**Task:** Lines below that hold the word "worn" must be copied in full.

[Dataset entries]
━━━━━━━━━━━━━━━━━━━━

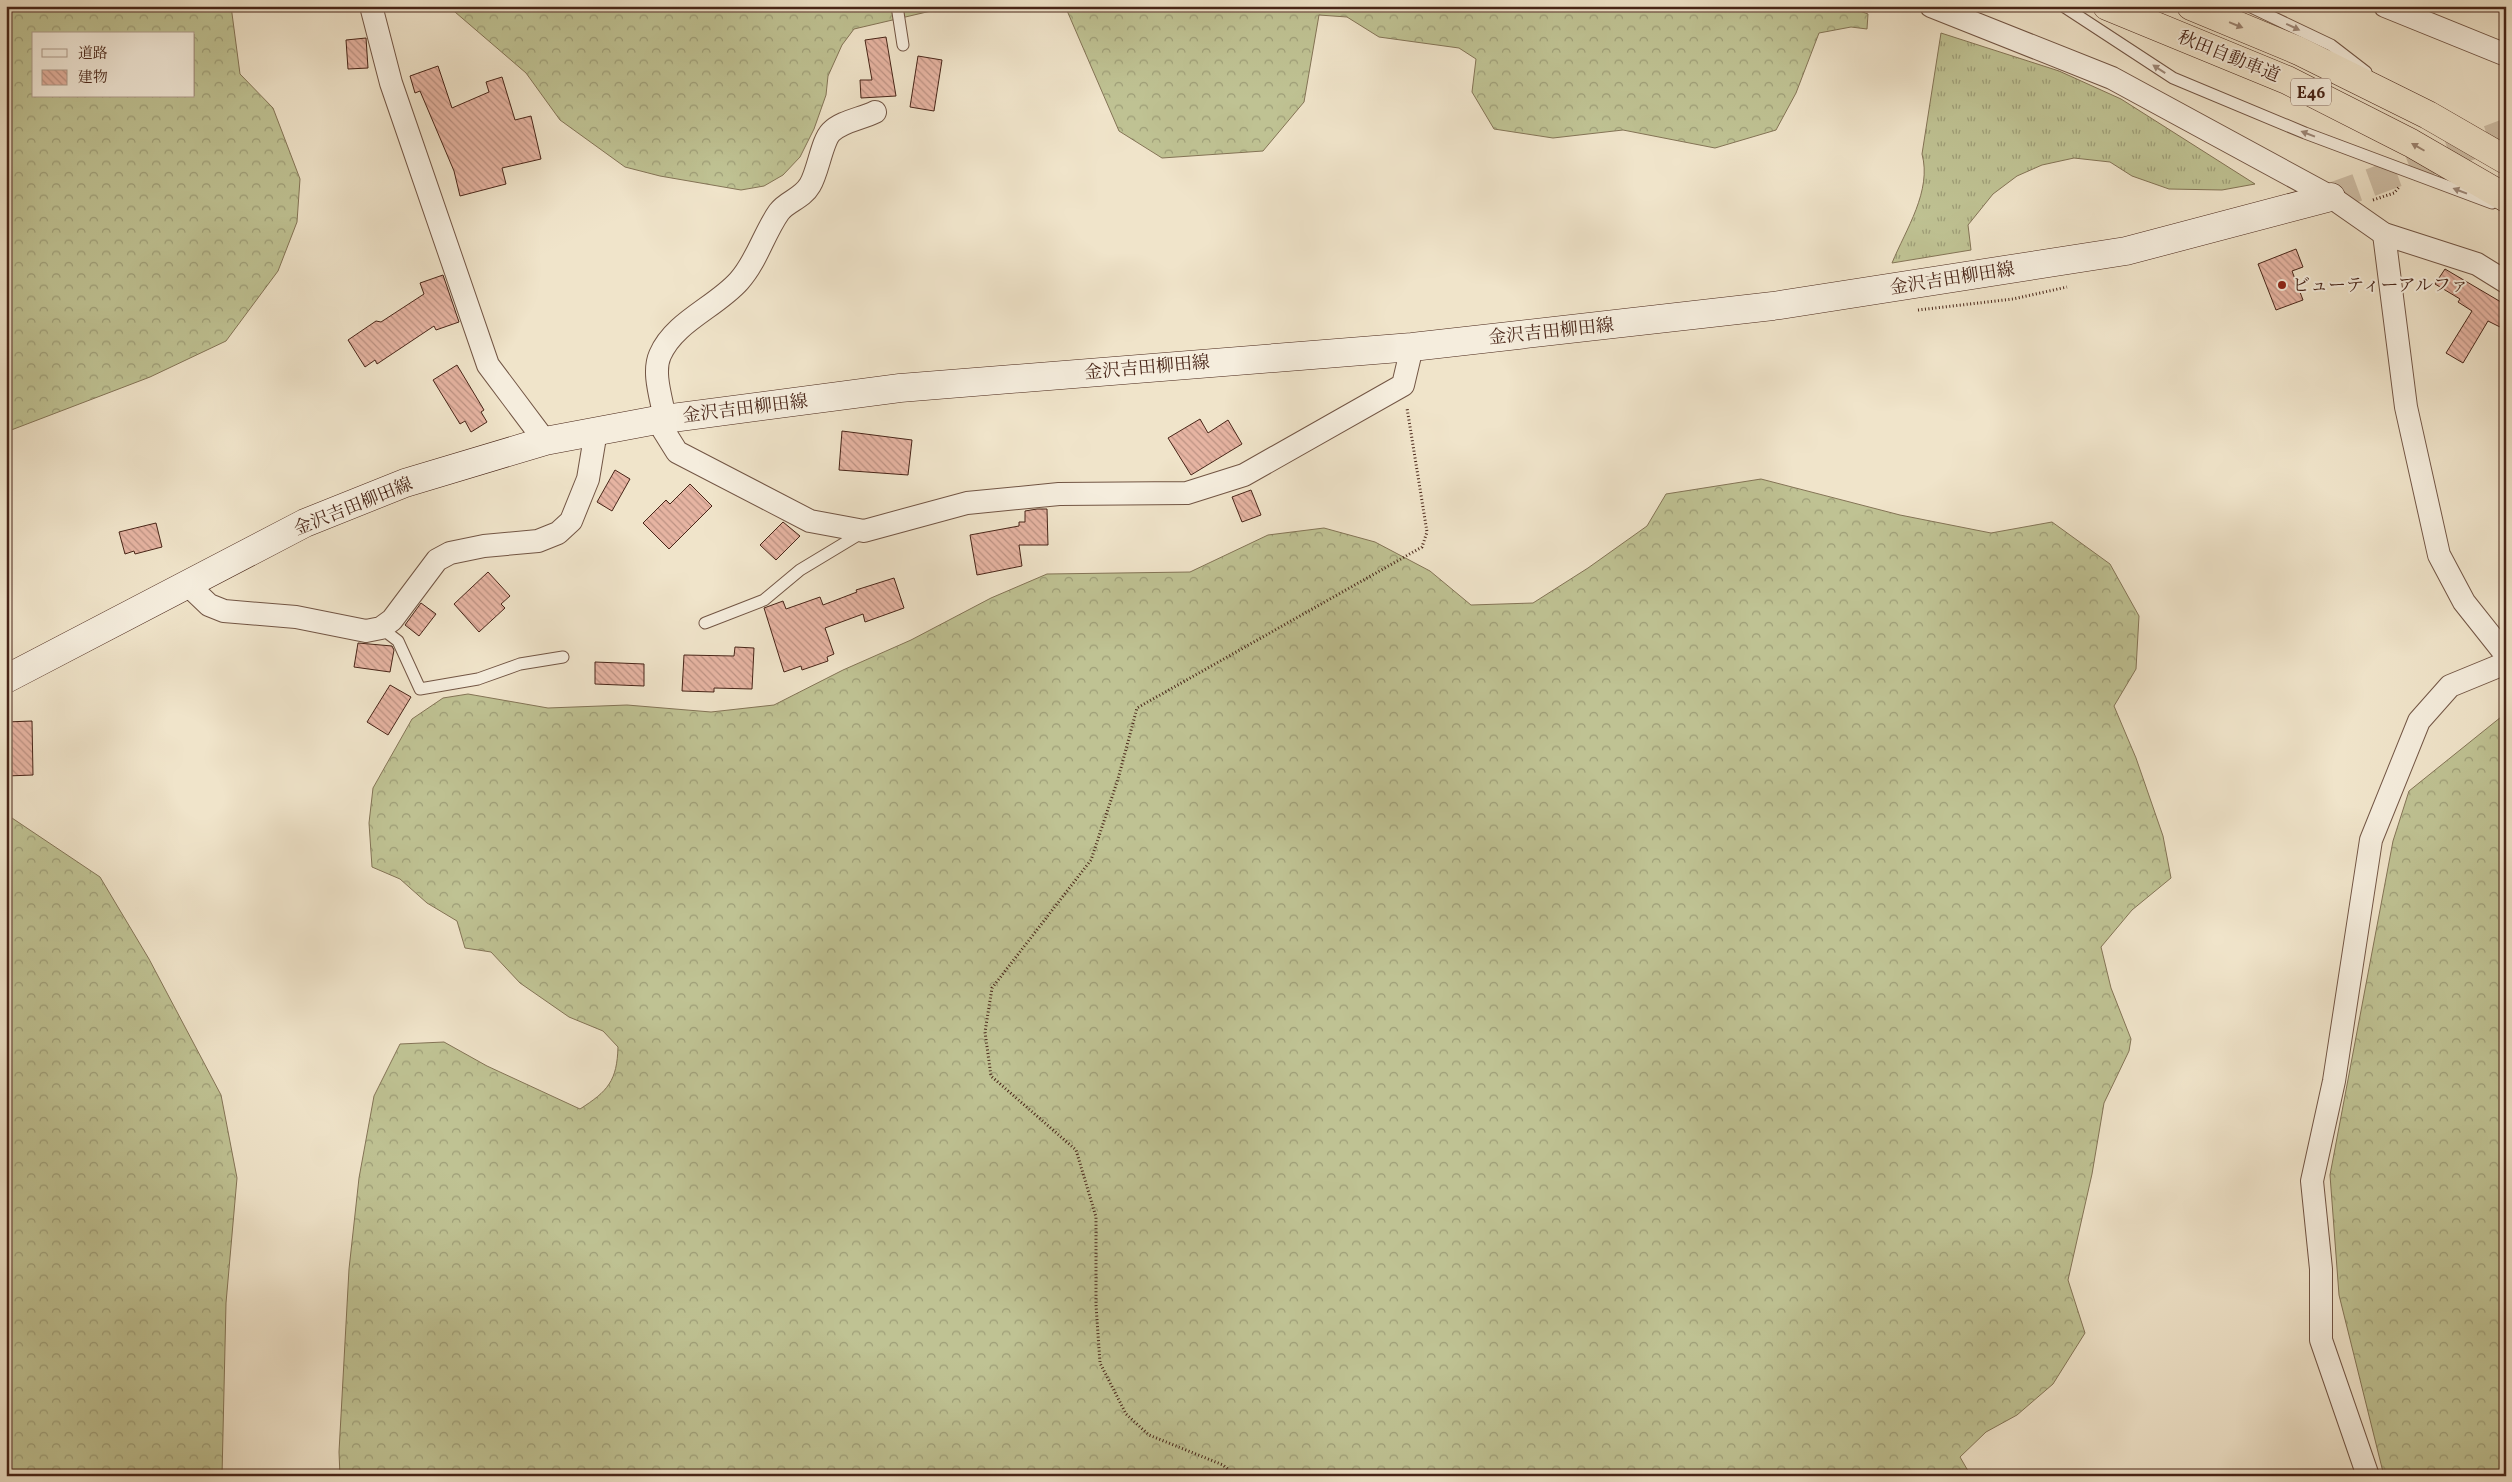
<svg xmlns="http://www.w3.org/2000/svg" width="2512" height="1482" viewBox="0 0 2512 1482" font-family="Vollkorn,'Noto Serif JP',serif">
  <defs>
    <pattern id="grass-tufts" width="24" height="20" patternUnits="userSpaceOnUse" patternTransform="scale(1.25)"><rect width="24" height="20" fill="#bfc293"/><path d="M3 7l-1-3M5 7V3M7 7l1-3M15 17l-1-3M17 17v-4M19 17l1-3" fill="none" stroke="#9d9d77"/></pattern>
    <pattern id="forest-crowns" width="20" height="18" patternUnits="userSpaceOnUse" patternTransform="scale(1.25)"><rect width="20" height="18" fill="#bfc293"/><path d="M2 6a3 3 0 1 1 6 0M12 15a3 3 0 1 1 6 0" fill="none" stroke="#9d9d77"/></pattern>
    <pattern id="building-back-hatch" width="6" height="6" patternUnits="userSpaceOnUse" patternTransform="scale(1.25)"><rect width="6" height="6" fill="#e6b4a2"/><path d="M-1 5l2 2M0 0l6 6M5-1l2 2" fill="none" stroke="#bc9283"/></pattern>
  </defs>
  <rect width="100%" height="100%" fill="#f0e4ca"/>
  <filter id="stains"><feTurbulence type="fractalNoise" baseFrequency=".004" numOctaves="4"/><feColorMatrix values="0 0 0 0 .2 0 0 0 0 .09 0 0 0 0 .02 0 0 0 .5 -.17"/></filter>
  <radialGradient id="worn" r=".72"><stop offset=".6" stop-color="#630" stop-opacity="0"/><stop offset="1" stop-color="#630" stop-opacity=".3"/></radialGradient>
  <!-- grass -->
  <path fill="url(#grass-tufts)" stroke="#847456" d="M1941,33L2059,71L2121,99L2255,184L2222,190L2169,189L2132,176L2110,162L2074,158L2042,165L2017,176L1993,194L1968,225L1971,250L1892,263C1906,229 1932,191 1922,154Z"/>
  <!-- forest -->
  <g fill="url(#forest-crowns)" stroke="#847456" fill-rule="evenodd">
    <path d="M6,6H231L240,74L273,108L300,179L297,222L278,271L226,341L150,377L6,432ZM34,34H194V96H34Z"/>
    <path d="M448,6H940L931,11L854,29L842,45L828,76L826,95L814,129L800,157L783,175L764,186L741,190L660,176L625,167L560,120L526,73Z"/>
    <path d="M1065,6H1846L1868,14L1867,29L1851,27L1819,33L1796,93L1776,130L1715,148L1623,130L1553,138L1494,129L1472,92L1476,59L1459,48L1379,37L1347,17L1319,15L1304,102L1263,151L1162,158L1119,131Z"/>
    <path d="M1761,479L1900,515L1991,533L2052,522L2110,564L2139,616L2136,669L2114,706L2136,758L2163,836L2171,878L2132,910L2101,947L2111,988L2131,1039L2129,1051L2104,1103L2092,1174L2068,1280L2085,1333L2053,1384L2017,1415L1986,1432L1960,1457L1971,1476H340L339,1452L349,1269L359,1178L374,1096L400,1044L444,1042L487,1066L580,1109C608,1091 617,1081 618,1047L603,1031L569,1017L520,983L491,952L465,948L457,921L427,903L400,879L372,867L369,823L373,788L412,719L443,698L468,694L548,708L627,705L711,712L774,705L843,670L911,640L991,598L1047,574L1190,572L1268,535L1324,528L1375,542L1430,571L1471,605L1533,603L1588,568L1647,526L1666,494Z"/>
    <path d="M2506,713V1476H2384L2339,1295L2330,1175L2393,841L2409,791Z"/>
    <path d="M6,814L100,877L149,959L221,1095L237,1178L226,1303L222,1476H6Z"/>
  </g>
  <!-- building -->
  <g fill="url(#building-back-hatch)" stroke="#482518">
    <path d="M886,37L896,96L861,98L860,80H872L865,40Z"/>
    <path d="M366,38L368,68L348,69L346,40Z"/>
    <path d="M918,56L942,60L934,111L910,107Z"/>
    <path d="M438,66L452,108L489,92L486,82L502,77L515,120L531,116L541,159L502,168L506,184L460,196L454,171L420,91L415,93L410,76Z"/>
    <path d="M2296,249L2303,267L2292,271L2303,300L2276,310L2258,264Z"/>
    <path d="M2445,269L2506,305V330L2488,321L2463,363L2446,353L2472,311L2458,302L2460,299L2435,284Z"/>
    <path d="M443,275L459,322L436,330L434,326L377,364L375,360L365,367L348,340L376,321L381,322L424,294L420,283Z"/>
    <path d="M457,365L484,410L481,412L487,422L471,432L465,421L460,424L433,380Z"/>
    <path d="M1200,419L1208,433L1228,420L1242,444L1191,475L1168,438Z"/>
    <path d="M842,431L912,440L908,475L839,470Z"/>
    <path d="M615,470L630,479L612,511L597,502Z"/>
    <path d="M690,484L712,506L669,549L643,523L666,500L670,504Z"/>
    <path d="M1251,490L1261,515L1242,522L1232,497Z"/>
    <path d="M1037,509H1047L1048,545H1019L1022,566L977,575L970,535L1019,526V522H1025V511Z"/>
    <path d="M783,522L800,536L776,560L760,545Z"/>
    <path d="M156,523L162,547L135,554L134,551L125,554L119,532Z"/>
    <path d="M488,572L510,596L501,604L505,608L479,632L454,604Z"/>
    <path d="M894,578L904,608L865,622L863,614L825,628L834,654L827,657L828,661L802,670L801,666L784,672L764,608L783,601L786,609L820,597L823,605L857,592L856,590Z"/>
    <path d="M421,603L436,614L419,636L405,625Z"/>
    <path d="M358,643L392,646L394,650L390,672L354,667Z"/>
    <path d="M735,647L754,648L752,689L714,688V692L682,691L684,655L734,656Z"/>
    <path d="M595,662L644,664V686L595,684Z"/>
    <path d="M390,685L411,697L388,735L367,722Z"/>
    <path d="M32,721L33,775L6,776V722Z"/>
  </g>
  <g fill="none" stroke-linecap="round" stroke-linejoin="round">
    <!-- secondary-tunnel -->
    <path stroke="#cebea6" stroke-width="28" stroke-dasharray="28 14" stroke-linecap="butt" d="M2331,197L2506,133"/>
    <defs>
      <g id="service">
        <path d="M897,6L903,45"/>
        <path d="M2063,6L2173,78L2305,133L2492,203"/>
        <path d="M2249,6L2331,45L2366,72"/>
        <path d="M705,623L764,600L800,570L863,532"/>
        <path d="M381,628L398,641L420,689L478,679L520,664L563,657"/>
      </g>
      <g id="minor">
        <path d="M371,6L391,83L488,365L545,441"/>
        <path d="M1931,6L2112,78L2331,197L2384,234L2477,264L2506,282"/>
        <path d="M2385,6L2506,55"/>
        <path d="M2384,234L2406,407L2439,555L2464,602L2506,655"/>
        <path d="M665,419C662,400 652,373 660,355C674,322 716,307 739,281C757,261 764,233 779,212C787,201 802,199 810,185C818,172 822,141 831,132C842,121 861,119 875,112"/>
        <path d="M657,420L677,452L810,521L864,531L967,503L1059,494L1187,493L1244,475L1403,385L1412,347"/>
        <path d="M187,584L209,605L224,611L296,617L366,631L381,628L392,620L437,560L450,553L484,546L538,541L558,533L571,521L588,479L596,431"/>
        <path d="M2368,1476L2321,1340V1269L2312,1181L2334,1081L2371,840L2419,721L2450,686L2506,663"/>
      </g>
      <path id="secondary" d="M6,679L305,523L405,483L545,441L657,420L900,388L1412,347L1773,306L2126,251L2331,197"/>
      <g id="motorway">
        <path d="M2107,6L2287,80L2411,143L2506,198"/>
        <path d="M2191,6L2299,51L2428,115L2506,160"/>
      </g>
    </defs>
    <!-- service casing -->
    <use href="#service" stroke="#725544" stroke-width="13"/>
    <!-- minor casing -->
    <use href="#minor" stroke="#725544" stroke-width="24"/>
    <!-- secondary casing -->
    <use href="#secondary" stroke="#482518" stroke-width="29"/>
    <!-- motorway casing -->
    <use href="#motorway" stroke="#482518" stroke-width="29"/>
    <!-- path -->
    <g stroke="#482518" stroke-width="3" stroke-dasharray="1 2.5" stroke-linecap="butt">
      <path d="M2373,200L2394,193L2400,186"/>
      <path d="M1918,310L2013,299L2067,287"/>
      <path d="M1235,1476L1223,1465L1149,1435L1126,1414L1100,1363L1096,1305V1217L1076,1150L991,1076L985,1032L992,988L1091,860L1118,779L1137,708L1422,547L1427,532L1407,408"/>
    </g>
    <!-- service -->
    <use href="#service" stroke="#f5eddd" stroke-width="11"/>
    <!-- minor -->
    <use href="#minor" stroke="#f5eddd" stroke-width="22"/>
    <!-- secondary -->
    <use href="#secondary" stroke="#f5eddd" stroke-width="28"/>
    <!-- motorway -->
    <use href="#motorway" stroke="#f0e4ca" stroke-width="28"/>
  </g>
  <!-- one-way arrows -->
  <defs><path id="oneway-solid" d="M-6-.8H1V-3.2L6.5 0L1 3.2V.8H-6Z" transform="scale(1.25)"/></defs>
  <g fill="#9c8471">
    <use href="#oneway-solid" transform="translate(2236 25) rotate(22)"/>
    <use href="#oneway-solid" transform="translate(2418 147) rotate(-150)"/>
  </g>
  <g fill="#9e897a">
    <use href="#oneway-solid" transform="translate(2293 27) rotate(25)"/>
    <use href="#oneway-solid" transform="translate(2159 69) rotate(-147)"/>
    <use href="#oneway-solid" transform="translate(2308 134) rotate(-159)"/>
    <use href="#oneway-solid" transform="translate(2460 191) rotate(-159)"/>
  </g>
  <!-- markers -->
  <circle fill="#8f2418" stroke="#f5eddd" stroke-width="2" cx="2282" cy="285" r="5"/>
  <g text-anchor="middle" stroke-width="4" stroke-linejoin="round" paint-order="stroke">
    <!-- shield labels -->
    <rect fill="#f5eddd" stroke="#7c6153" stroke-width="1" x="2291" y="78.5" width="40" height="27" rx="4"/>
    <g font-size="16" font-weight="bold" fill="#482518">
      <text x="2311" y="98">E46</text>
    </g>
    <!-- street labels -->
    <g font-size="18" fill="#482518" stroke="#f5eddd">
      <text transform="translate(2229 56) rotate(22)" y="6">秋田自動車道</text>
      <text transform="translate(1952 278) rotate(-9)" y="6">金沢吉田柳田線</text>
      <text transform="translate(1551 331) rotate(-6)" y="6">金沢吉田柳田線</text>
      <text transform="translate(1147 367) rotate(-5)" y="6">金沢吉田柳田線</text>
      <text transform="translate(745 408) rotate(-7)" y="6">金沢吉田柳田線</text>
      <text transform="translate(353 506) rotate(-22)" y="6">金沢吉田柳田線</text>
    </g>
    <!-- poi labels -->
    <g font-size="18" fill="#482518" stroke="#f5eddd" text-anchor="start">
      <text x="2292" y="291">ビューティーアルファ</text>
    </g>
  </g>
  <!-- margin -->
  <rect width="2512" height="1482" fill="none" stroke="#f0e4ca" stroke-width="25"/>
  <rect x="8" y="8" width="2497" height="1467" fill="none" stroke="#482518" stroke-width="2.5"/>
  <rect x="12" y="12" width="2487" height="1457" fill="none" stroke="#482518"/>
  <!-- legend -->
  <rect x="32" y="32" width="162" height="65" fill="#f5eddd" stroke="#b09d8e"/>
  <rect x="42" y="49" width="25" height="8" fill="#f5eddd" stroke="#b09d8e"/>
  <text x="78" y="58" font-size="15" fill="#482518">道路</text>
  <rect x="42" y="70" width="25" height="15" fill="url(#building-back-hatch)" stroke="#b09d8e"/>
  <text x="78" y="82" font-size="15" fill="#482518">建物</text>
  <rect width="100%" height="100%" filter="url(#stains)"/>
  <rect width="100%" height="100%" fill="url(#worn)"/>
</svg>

━━━━━━━━━━━━━━━━━━━━

**Finished task:**
  <radialGradient id="worn" r=".72"><stop offset=".6" stop-color="#630" stop-opacity="0"/><stop offset="1" stop-color="#630" stop-opacity=".3"/></radialGradient>
  <rect width="100%" height="100%" fill="url(#worn)"/>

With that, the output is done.